Tuesday, May 25, 2004

This is weird

Mark Cuban has a story on his website about how the NBA head of officiating, Ed T. Rush is leaving the job to become an assistant football coach at Bloomsburg University in Pennsylvania. Here's a quote from the Huskies well-known kicker Garrett Bloom(?) on 'the new guy' spotted on the sidelines during a game last season:
"He looked familiar, but I had no idea who he was," Bloom admitted.

This spring, Rush has worked with Bloom as the Huskies’ new special teams coach. The West Chester University graduate and Hale’s close friend, has helped Bloom become more consistent this spring. "He got me to move my plant foot back about 6 inches," Bloom said. "It’s helped me become more consistent. I’m kicking it higher and farther and straighter. I used to hook it a lot."
Sweet. Not only does he know everything about NBA officiating, he's a special teams guru to boot! This is an interesting career change. But even though Rush is switching sports, I'm sure he must view it as a quality of life improvement -- especially given that he'll have to spend less time critiquing his employees performance and receiving critizism for his employees performance. Not only that, but he'll probably be able to operate in relative obscurity and do something he enjoys.

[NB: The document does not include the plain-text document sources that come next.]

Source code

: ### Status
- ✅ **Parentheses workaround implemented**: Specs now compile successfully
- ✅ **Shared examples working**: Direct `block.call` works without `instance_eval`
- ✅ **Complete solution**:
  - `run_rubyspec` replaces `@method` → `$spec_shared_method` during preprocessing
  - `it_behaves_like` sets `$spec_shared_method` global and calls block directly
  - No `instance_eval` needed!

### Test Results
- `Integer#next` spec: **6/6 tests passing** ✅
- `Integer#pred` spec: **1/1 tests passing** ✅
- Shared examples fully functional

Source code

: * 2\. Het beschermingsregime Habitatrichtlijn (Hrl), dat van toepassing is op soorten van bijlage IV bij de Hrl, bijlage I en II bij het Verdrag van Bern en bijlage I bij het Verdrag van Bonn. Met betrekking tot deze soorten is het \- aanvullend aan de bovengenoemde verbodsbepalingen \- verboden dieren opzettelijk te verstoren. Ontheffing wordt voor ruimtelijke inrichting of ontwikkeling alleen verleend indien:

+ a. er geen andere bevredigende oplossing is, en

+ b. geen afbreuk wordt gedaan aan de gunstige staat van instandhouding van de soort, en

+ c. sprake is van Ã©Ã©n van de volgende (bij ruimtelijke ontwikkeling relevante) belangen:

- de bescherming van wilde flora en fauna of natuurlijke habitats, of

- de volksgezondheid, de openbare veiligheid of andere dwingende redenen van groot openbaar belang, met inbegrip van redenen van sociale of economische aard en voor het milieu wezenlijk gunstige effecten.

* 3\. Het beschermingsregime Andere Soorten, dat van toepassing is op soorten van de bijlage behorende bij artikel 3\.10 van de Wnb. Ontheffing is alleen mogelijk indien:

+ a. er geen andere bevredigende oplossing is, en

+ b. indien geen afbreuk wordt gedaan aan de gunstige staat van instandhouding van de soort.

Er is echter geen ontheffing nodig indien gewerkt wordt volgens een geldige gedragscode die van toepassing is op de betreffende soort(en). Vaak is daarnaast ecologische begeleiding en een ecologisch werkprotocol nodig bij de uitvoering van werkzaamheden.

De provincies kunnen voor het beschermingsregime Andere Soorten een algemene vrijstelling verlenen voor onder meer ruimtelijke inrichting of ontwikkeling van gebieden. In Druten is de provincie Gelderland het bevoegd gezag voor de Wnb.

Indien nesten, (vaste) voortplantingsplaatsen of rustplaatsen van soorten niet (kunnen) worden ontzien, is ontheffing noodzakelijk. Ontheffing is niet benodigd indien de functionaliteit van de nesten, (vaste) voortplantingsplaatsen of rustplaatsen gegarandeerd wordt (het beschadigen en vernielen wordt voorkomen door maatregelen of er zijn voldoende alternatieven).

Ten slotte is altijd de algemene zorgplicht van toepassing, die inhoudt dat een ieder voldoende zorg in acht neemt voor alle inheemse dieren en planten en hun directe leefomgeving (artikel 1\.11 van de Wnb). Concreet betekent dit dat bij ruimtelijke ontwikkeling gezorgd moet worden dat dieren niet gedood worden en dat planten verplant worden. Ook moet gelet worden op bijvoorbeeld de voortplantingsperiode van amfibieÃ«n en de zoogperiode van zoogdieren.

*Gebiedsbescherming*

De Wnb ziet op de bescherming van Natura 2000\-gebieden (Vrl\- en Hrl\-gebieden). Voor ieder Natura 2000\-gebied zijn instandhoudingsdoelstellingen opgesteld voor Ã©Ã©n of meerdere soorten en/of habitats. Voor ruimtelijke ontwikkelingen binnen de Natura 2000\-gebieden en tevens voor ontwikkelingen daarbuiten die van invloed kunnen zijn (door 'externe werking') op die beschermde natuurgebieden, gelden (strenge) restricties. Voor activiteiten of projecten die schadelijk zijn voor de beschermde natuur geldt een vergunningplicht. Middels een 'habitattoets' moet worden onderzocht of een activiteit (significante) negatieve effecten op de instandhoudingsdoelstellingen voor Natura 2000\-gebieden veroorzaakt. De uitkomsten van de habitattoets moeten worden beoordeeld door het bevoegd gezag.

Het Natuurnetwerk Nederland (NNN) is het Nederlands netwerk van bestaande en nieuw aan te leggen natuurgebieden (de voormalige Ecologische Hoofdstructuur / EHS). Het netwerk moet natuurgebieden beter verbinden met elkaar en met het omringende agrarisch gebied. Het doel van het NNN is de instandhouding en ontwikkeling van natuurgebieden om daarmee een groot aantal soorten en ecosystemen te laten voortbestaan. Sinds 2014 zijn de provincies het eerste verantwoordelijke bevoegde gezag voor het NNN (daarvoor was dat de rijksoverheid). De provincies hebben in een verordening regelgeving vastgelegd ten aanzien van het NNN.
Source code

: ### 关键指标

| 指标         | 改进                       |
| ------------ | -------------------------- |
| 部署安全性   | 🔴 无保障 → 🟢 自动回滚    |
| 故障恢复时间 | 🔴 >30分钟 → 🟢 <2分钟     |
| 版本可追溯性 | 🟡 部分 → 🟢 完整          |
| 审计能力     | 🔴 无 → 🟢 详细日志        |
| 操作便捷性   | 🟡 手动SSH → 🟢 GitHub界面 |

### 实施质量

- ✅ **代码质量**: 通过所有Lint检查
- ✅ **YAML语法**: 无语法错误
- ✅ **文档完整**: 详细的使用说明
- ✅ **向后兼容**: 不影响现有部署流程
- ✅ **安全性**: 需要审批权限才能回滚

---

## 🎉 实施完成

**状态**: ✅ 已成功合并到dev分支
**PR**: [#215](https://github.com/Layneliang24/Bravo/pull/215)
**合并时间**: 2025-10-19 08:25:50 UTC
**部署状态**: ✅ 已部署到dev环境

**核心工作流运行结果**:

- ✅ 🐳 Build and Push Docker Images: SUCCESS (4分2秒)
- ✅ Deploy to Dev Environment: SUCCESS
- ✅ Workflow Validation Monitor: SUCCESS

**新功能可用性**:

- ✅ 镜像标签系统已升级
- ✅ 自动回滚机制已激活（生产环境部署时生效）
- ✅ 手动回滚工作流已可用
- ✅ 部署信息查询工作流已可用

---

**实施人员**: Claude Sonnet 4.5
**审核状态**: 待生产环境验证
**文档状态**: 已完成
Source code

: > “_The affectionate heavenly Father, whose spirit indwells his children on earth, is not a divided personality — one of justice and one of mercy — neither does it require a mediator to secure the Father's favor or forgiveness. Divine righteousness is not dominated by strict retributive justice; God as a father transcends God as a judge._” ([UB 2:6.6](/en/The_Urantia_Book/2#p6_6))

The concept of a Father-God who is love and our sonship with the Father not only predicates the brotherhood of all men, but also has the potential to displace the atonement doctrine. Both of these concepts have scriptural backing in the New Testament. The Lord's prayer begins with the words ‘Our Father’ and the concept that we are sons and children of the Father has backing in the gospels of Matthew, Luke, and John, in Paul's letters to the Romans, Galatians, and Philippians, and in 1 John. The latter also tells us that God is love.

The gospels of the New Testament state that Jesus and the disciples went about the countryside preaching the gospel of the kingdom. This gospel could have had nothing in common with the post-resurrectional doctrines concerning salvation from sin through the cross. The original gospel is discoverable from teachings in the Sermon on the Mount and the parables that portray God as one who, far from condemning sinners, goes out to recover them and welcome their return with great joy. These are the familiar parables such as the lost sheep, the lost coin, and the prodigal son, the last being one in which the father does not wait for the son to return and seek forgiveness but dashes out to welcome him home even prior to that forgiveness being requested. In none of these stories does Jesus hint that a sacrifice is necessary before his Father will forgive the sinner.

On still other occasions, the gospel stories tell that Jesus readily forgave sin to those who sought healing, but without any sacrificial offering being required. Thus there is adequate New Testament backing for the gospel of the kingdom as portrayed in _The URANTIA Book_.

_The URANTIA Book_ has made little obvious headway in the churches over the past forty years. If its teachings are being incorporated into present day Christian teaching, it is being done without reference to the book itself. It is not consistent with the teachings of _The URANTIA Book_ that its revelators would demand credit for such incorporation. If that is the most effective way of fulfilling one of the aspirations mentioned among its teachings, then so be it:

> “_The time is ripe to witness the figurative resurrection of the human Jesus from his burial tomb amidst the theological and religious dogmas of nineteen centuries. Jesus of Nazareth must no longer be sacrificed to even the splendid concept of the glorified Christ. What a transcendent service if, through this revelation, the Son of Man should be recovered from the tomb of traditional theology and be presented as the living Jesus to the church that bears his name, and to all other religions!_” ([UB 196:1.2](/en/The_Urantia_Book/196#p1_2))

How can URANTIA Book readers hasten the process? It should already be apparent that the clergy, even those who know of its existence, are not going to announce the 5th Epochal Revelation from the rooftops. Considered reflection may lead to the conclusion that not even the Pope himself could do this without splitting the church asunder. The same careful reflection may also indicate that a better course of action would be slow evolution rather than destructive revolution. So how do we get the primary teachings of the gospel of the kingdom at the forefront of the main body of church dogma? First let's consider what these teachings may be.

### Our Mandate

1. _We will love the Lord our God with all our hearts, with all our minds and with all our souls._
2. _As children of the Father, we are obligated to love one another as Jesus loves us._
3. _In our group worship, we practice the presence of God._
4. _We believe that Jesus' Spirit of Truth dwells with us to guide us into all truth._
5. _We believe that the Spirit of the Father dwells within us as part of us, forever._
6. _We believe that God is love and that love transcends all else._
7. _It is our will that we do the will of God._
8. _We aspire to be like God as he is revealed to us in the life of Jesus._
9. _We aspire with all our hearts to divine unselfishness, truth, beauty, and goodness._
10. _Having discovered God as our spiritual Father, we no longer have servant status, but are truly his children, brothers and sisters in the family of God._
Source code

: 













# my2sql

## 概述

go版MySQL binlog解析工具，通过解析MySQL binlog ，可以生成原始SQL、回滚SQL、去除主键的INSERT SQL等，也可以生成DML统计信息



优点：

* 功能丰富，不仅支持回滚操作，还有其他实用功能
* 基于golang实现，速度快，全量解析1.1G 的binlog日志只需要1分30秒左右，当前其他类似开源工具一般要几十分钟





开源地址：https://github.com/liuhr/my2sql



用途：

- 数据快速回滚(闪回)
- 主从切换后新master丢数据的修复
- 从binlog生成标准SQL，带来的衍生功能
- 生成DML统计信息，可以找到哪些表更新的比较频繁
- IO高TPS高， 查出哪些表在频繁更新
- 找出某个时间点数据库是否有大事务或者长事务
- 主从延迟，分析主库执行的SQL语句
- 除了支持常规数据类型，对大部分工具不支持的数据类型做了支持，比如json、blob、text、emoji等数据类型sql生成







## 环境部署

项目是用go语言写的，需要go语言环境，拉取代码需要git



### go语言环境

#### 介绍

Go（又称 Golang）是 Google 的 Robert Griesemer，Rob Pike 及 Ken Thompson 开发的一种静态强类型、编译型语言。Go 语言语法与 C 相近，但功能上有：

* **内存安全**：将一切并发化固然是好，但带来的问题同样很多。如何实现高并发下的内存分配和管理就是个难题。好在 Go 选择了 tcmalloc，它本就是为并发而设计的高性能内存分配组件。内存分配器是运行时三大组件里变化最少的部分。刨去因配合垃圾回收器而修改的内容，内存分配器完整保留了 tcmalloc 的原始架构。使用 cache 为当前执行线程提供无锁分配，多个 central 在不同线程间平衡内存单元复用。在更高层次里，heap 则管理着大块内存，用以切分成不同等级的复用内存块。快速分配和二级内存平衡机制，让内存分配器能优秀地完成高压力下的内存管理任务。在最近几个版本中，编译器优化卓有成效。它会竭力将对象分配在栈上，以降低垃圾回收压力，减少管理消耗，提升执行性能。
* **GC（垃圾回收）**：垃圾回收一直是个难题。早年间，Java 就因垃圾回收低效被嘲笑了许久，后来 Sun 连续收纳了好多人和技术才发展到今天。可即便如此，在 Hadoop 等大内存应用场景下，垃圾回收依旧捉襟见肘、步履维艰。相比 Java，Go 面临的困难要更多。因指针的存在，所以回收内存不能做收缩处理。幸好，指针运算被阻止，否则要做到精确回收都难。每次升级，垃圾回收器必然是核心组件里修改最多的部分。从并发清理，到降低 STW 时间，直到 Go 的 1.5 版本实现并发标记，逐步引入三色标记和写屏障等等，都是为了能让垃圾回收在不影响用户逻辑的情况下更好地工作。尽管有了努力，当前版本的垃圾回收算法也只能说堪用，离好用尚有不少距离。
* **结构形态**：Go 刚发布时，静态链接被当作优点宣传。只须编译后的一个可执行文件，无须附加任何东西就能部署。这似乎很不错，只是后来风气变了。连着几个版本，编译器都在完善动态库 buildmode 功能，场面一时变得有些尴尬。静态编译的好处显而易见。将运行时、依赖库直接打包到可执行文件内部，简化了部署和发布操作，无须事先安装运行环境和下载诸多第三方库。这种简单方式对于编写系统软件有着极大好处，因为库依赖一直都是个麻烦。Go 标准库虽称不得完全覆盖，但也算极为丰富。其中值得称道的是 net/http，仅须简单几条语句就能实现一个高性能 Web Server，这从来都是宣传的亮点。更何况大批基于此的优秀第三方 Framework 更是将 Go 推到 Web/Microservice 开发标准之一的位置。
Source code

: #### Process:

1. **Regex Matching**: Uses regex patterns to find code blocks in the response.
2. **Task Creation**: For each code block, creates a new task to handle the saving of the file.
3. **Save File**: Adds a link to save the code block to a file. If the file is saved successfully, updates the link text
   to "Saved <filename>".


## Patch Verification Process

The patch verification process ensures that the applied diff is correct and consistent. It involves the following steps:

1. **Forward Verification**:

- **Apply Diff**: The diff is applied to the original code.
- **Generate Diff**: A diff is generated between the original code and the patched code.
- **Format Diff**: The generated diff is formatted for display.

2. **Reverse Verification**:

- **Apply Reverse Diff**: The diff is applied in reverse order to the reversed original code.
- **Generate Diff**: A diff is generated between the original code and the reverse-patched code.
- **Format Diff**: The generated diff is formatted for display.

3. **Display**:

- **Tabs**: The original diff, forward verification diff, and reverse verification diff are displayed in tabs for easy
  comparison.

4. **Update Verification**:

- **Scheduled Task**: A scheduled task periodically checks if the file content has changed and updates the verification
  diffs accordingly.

More importantly, whoever takes over for him as head of officials will hopefully re-implement the traveling violation. I saw more travels in 2003-2004 than I had seen in a lifetime of watching basketball.

Update: After watching the Pacers & Pistons last night, I think it's probably wise that Rush is changing careers. The game was officiated by what looked to be high school refs. It was awful. Charges underneath the basket, double-dribble calls that weren't double-dribbles and the always-popular phantom foul calls. The highlight however, was when ESPN's Jim Gray interviewed the Colts Peyton Manning and Marvin Harrison during one of the timeouts and Peyton referred to Gray as "Dan." Nice.